DI SERGIO CESARATTO
ilmanifesto.it
Nel clima di sospensione di ogni democrazia sostanziale nel paese, giovedì il Senato ha ratificato il cosiddetto fiscal compact con la medesima (vergognosa) maggioranza bulgara che aveva approvato l’inscrizione del pareggio di bilancio in Costituzione. Ora la parola passa alla Camera. Non sembra che, con l’eccezione de il manifesto, gli organi di informazione abbiano cercato di spiegare ai cittadini cosa fosse in ballo, e pour cause.Il fiscal compact, concordato lo scorso marzo dall’Unione europea, con l’eccezione del Regno Unito, prevede una serie di misure fiscali vincolanti: a) pareggio di bilancio (oltre alla menzionata iscrizione in Costituzione) con l’obbligo di meccanismi automatici di riequilibrio, come l’aumento automatico dell’Iva; b) l’obbligo per i Paesi con un debito pubblico superiore al 60% del Pil di rientrare entro tale soglia in 20 anni ad un ritmo pari a un ventesimo all’anno, come già definito nel precedente Accordo di Stabilità e Crescita (sic), «six-pack», entrato in vigore a fine 2011; c) misure di sorveglianza e punitive in caso di inadempienza. L’adesione al fiscal compact è necessaria per poter accedere ai fondi Mes (Meccanismo europeo di stabilità) la cui inutilità, nella forma attuale, per abbattere i famosi spread è stata ricordata da Pastrello ieri. Disattendendo le promesse elettorali, a cui solo gli ingenui hanno creduto, anche Hollande si appresta ad approvare il fiscal compact.
Alla luce del rapido deterioramento delle prospettive economiche e occupazionali del paese causate dalle politiche di austerità, gli effetti devastanti che la pervicace applicazione dei diktat europei sono sotto gli occhi di tutti, senza che, grottescamente, gli obiettivi di bilancio vengano peraltro raggiunti. Il Fondo monetario internazionale prevede, infatti, lo sforamento degli obiettivi di disavanzo, l’aumento del rapporto debito/Pil, tutto questo in un’economia in recessione che sta arretrando di decenni a vista d’occhio. L’operazione di Monti basata sull’idea che a colpi di manovre fiscali il paese potesse recuperare «credibilità», diminuire gli spread e ritornare su un sentiero di crescita si è rivelata fallimentare. Del resto questa era la politica, per dirne una, adottata dal Presidente de la Rua prima del fallimento di quel paese (le cronache del 2001 ci narrano che dovette fuggire in elicottero dal paese per evitare il linciaggio).
La questione è che il nostro paese non ha davanti solo uno scontro in sede europea con una Germania chiusa a ogni soluzione ragionevole e possibile della crisi e che sta trascinando il proprio popolo su posizioni a un passo dalla xenofobia.

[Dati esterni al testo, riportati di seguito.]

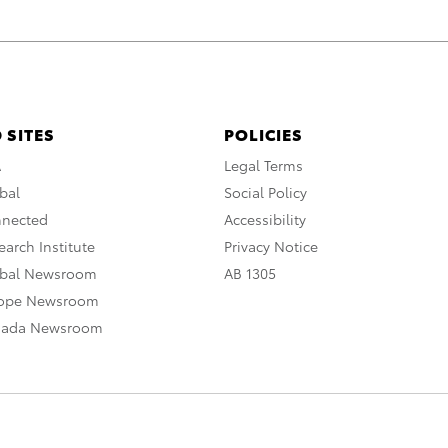
 SITES
POLICIES
A
Legal Terms
bal
Social Policy
nnected
Accessibility
arch Institute
Privacy Notice
obal Newsroom
AB 1305
rope Newsroom
nada Newsroom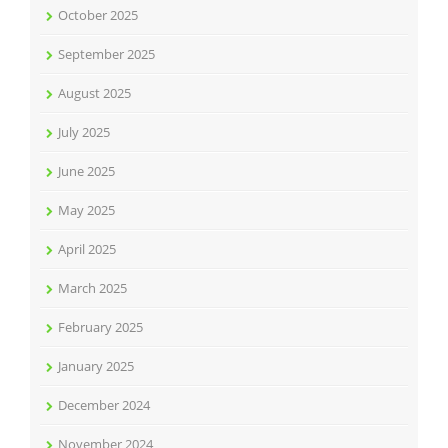
October 2025
September 2025
August 2025
July 2025
June 2025
May 2025
April 2025
March 2025
February 2025
January 2025
December 2024
November 2024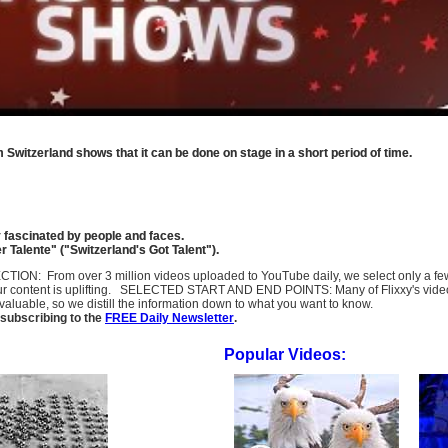
om Switzerland shows that it can be done on stage in a short period of time.
y fascinated by people and faces.
 Talente" ("Switzerland's Got Talent").
SELECTION: From over 3 million videos uploaded to YouTube daily, we select only a 
ur content is uplifting. SELECTED START AND END POINTS: Many of Flixxy's videos st
uable, so we distill the information down to what you want to know.
subscribing to the
FREE Daily Newsletter
.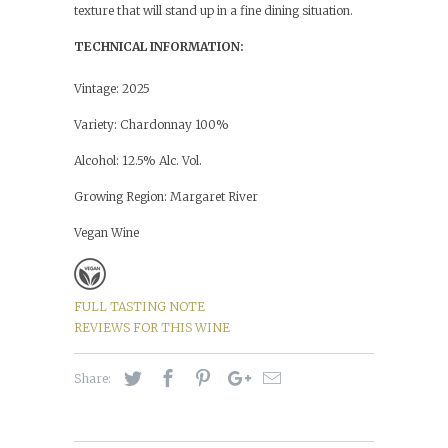
texture that will stand up in a fine dining situation.
TECHNICAL INFORMATION:
Vintage: 2025
Variety: Chardonnay 100%
Alcohol: 12.5% Alc. Vol.
Growing Region: Margaret River
Vegan Wine
FULL TASTING NOTE
REVIEWS FOR THIS WINE
Share: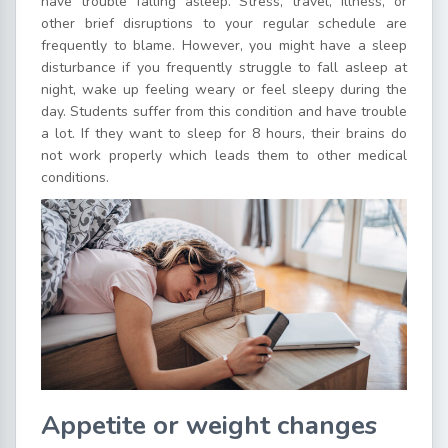
have trouble falling asleep. Stress, travel, illness, or
other brief disruptions to your regular schedule are
frequently to blame. However, you might have a sleep
disturbance if you frequently struggle to fall asleep at
night, wake up feeling weary or feel sleepy during the
day. Students suffer from this condition and have trouble
a lot. If they want to sleep for 8 hours, their brains do
not work properly which leads them to other medical
conditions.
Appetite or weight changes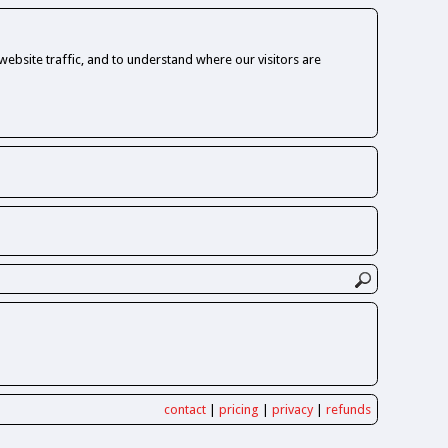
ebsite traffic, and to understand where our visitors are
contact
|
pricing
|
privacy
|
refunds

L’altro scontro è con i disegni di restaurazione liberista di Mario Monti, e di chi lo asseconda. In fondo in Europa si accetta quello che si decide di accettare (e chi accetta è connivente). Se egli è tornato dallo scorso vertice col biblico piatto di lenticchie, come prontamente abbiamo denunciato su queste colonne, si vede che in fondo così gli andava bene. Così si è permesso un farneticante attacco alla concertazione (altro che imitazione del modello partecipato tedesco!), la manovra ammazza-sanità, ulteriore capitolo di una manovra infinita.
Sindacato e stato sociale sono per Monti e per chi lo appoggia le cause di fondo della crisi italiana. Eppure armi di contrattazione l’Italia ne avrebbe. Così suggeriva giovedì uno studio di Merril Lynch per il quale l’Italia sarebbe nelle condizioni di uscire dall’euro e di avvantaggiarsene – a differenza della Spagna, incapace di navigare da sola, e della Germania che avrebbe tutto da perdere dalla rinnovata sfida industriale italiana.
Però a una minaccia si deve credere: cara Germania, o cambi politiche, oppure piuttosto che una rottura catastrofica dell’euro verso cui le politiche attuali non possono non portare, meglio un’uscita ordinata dell’Italia, meglio anche per voi. Si è sinora sostenuto che di una fuoriuscita italiana non si potesse parlare, pena la turbativa dei mercati. Temiamo che a questo punto la turbativa ai mercati provenga dalle politiche di austerità, termine ormai troppo blando perché vedremo il paese impoverirsi a vista d’occhio, e non dall’apertura di un dibattito democratico in cui al paese si dica la finalmente verità e lo si chiami a scegliere.
Dov’è una sinistra all’altezza di tale sfida?